I'm spending Christmas at Dslot's house from now on!! :lol: :hat: :thumbsup:


----------



## LeeRoy98 (Jul 8, 2005)

Thanks to all for the replies, a lot of very interesting nostalgia. The new one I received is similar to the tan one in Dslot's post except mine has a black wheel with the MPH dial.
I opened the back and the wire from the brake to the bulb like component is broken... I will have to look into fixing it. Does anyone have any idea how this controller with brakes was wired to the track?

Thanks,
Gary
AKA LeeRoy98
www.marioncountyraceway.com


----------



## Dslot (Sep 2, 2007)

LeeRoy98 said:


> Does anyone have any idea how this controller with brakes was wired to the track?


Hey Gary,

Here are the original Aurora instruction drawings, courtesy of ModelMotorist.com. 

-- D


----------



## Dslot (Sep 2, 2007)

slotcarman12078 said:


> I'm spending Christmas at Dslot's house from now on!! :lol: :hat: :thumbsup:


 Chuckle. Thanks, Joe. I'll start getting the guest room ready. :wave:

Here are a couple more pics of the layout. It's Aurora lock & joiner track, set up as a highway display, with lanes running in opposite directions. There were two independent loops, so with one car per lane, four cars could constantly run at a time, though occasionally it was necessary to clear up a collision at the crossing (which usually became a pileup at the crossing by the time you got to it). 
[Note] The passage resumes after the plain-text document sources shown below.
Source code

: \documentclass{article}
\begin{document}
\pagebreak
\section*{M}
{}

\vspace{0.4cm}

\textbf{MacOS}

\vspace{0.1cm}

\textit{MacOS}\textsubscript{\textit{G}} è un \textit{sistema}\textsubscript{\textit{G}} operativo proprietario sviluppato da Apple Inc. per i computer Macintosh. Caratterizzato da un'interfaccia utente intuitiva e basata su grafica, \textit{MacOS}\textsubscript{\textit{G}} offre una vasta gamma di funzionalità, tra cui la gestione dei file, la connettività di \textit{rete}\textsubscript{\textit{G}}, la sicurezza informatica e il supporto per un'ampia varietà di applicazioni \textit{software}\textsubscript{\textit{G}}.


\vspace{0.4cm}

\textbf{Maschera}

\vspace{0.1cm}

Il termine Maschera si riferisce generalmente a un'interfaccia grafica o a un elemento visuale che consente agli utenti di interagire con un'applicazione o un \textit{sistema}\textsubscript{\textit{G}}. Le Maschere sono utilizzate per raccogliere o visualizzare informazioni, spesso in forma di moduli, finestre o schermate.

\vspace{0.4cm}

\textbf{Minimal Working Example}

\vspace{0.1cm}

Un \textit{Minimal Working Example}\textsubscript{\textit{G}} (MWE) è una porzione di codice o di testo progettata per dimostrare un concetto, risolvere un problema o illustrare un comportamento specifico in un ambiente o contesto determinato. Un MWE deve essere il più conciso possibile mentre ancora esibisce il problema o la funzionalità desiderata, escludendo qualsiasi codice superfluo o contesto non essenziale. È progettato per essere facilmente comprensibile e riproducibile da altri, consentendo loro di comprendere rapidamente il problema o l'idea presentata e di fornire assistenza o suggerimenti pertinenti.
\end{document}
The town buildings were Fifties Plasticville designs, plus some nice old lighted German composition houses from my childhood train set c.1952 and a couple of later German plastic ones. The farm is from that stunning series of Revell model-railroad kits, designed in the Fifties by pioneer styrene-craftsman Alan Armitage, and still among the best building kits ever made - the occasional sagging timber, missing shingle, split siding board, steps worn more in the center than at the edges, and other subtle signs of wear and use made these kits outstanding and convincing. The background buildings are just simple wood-block shapes with paint and stamped-on windows that I found at a garage sale.










The steering wheel controllers are on a shelf, hidden behind the snow cloth, where it drapes down at the table edge. Each lane got constant medium power, but I had to isolate the power rails going up the bridge and gave them higher voltage to help the thin-tired original T-jet chassis get up them. Then I had to put tape over the rails to cut power to the car just before reaching the top; otherwise they'd go airborne.

Here's the overall view again.










Cheers,
D


----------